TOWSON, Md. (WJZ)—A Baltimore County store manager pleads guilty to selling so-called synthetic marijuana from his Towson convenience store.
Derek Valcourt explains how state lawmakers are taking action.
Lawmakers are now taking synthetic marijuana so seriously that the House and Senate just voted unanimously to ban its sale in Maryland.
Commonly called “spice,” it’s sold in convenience stores with brand names like K-2, Sonic Zero and Scooby snacks.
Some packages even have Disney characters on them inside chemically altered plant leaves that when smoked simulate the effects of marijuana, but health officials warn this synthetic pot can be dangerous.
Its use has already led to thousands of hospital emergency room visits and has been blamed for several deaths, including 18-year-old David Rozga, who killed himself while high.
“It takes away your sense of reality and puts you in such a terrible place that you’ll do anything to get away from it,” said Michael Rozga, victim’s father.
When spice made a Towson University student sick last May, Baltimore County police investigated a supermarket on York Road and arrested store manager, 59-year-old Lyaktaly Jamal, for breaking a county law forbidding the sale of synthetic marijuana.
Jamal and his family no longer own the store on York Road.
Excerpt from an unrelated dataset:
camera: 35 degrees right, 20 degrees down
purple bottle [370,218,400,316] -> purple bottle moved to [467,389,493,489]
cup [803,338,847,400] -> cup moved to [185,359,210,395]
It’s under new management, and the new owner says even though they don’t sell the synthetic drugs, they are still getting customers coming in and asking for it.
“We’ve known this was a problem for a while,” said Scott Shellenberger, Baltimore County State’s Attorney.
Shellenberger is pleased to see state lawmakers are taking action and says Jamal’s arrest should serve as a warning.
The Towson store manager convicted of selling spice in Baltimore County will face two years of probation.